Thursday, February 24, 2011

What it is to be persuaded by an argument

This is from my reply to Keith Parsons in essay "Some Supernatural Reasons Why My Critics are Wrong" (a title that was given to my essay by someone else), in Philosophia Christi (Volume 5, no. 1, 2003).

But think for a moment about what it is to be persuaded by an argument. If we are thinking in common-sense terms, we would have to say that what goes on when we are persuaded by Parsons's argument that Arizona State will not be in the BCS this year is that we consider the epistemic strength of the premises, the grounding relation between the premises and the conclusion, and then accept the conclusion as a result of considering the evidence presented in the argument. To be convinced by an argument is for the reasons presented in the argument to play a causal role in the production of the belief. If the argument is causally irrelevant to the belief, then we cannot say that the argument was persuasive. This can often be cashed out counterfactually: If I really am persuaded by Parsons's argument, then it cannot be the case that I am such a partisan of the Arizona Wildcats that I would think the worst of the Sun Devils' prospects even if the Sun Devils had a Heisman trophy candidate at quarterback, outstanding and experienced running backs and wide receivers, a rock-solid offensive line, and was returning everyone from what had been the stingiest defense in the Pac-10 the previous year.

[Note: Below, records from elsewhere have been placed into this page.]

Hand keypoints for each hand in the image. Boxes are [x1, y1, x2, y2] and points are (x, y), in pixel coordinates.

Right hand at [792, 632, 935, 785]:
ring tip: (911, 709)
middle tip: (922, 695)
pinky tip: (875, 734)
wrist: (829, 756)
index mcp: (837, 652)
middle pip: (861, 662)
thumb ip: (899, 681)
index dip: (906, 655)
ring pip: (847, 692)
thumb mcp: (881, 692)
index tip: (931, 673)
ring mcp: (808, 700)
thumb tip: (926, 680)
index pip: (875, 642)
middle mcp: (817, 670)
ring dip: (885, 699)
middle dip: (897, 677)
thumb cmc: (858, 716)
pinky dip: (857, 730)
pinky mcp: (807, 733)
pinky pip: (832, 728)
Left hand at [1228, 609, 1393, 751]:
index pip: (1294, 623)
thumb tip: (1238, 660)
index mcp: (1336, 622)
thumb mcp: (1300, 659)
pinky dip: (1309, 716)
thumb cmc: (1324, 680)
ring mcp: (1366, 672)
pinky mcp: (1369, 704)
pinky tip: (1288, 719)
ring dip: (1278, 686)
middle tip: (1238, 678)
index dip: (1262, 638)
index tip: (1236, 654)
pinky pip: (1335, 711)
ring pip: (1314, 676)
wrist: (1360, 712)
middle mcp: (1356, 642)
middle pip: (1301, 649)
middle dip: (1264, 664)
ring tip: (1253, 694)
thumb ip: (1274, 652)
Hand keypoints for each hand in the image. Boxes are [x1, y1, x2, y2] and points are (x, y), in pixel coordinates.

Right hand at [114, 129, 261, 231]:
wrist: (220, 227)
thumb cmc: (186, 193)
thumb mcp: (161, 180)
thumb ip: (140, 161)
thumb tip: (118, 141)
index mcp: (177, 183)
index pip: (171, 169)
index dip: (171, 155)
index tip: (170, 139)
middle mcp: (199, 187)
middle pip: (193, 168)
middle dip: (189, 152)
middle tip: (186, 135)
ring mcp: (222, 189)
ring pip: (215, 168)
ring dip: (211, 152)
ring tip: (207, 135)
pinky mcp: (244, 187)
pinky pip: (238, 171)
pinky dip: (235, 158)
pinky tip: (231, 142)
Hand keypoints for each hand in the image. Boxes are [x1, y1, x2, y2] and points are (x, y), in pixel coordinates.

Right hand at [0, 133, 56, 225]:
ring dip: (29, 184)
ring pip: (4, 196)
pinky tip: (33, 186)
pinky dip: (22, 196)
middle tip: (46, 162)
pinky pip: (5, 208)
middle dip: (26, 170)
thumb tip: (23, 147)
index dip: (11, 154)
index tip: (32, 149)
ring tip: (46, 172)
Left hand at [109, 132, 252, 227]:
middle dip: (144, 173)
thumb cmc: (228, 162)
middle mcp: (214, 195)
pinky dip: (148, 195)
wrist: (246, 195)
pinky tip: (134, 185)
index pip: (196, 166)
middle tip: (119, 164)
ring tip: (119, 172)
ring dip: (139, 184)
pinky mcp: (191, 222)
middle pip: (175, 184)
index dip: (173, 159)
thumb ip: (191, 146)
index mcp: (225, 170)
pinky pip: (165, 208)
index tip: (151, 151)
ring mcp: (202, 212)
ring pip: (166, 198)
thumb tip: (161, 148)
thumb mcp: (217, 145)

On the one hand, the reasons have to persuade me in virtue of their being reasons. The logical force of the argument has to have a causal impact on belief. It has to make a difference as to whether I form the belief or fail to form the belief in question. And that, by the way, is bound to make a difference as to what I do with my body. I am going to behave differently if I think the Devils have a good chance to take the Pac-10 title than if I don't. And that is going to affect what the particles in the physical world do. But if the physical is causally closed, that means that the physical and only the physical can affect where the particles in the physical world go, and, the physical is defined as lacking, at the basic level of analysis, the central features of the mental. So the only way this kind of causal relation could possibly exist, would be if we could analyze the mental in physical terms as a kind of macro-state of the physical. Just as the word "planet" is absent from physical vocabulary, but a whole bunch of particle-states add up to there being a planet, perhaps "S's belief that P" can be added up from a set of physical states. But that seems to me to be just impossible. Add up the physical all you like, and you aren't going to get "S's belief that P." The physical leaves the mental indeterminate. Yet, if science is to be possible, is has to be determinate whether, for example, Einstein is plussing or quussing when he is adding numbers in the course of developing his theory.

So, I argue that you need mental causation for the possibility of science, but you can't get that without affirming what seems to be an implausible reductionism, that conflicts with the indeterminacy of the physical.


GREV said...


Minor question -- are there a couple of spelling mistakes and/or missing words? In the first full paragraph.

I think I still get where you are going.

Like the argument. Puts one in mind of some of the arguments detailed in Naturalism -- A Critical Analysis Edited by Craig and Moreland. Expensive but worth the purchase.

Jason Pratt said...

Registering for comment tracking.

GREV said...

Anyone reading this -- Naturalism -- A Critical Analysis Edited by Craig and Moreland?